任务要求: 请报告下列材料中含有字符串“lens”的每一行，并逐字抄出。

======== 给定材料 ========

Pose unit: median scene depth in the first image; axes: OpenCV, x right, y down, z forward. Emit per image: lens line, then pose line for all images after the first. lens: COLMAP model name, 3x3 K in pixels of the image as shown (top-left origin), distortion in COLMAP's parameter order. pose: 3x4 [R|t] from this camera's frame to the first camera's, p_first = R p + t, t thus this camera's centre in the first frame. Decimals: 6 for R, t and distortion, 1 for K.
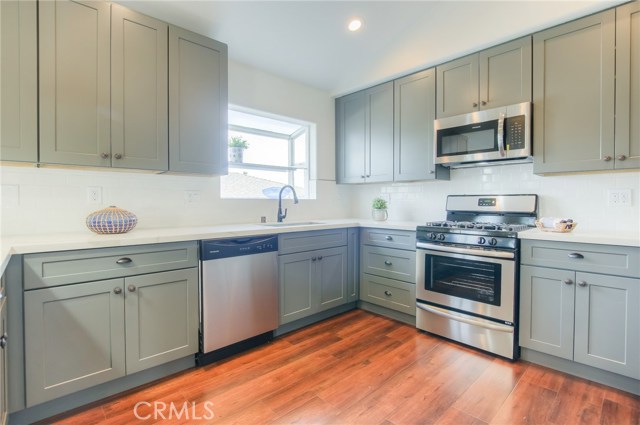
lens RADIAL K [[314.0, 0, 316.6], [0, 314.0, 205.2], [0, 0, 1]] dist [-0.003179, -0.001495]
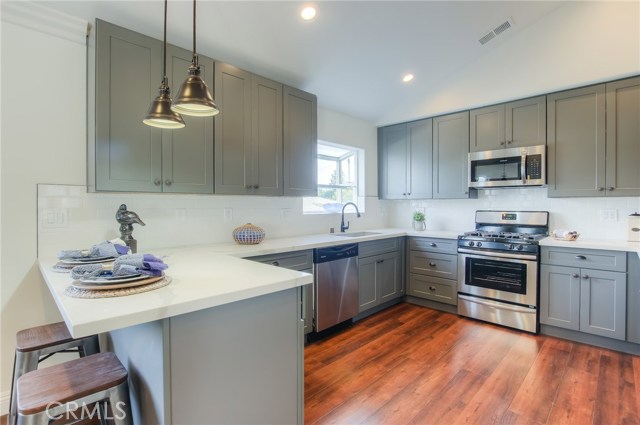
lens RADIAL K [[314.0, 0, 324.9], [0, 314.0, 207.8], [0, 0, 1]] dist [-0.003179, -0.001495]
pose [[0.998748, -0.001231, 0.050018, -0.307952], [0.001502, 0.999984, -0.005378, -0.044237], [-0.050011, 0.005447, 0.998734, -0.278870]]
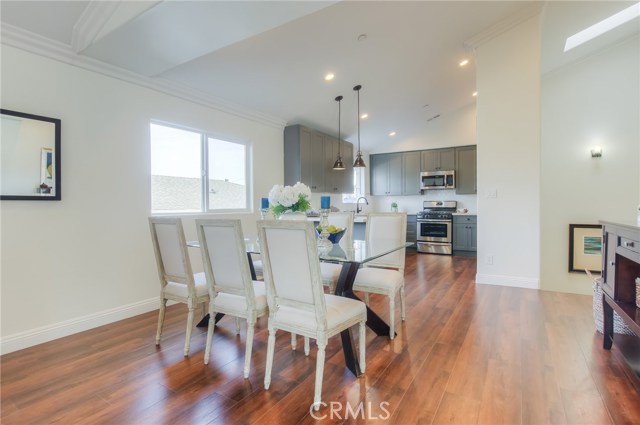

========

本题答案:
Pose unit: median scene depth in the first image; axes: OpenCV, x right, y down, z forward. Emit per image: lens line, then pose line for all images after the first. lens: COLMAP model name, 3x3 K in pixels of the image as shown (top-left origin), distortion in COLMAP's parameter order. pose: 3x4 [R|t] from this camera's frame to the first camera's, p_first = R p + t, t thus this camera's centre in the first frame. Decimals: 6 for R, t and distortion, 1 for K.
lens RADIAL K [[314.0, 0, 316.6], [0, 314.0, 205.2], [0, 0, 1]] dist [-0.003179, -0.001495]
lens RADIAL K [[314.0, 0, 324.9], [0, 314.0, 207.8], [0, 0, 1]] dist [-0.003179, -0.001495]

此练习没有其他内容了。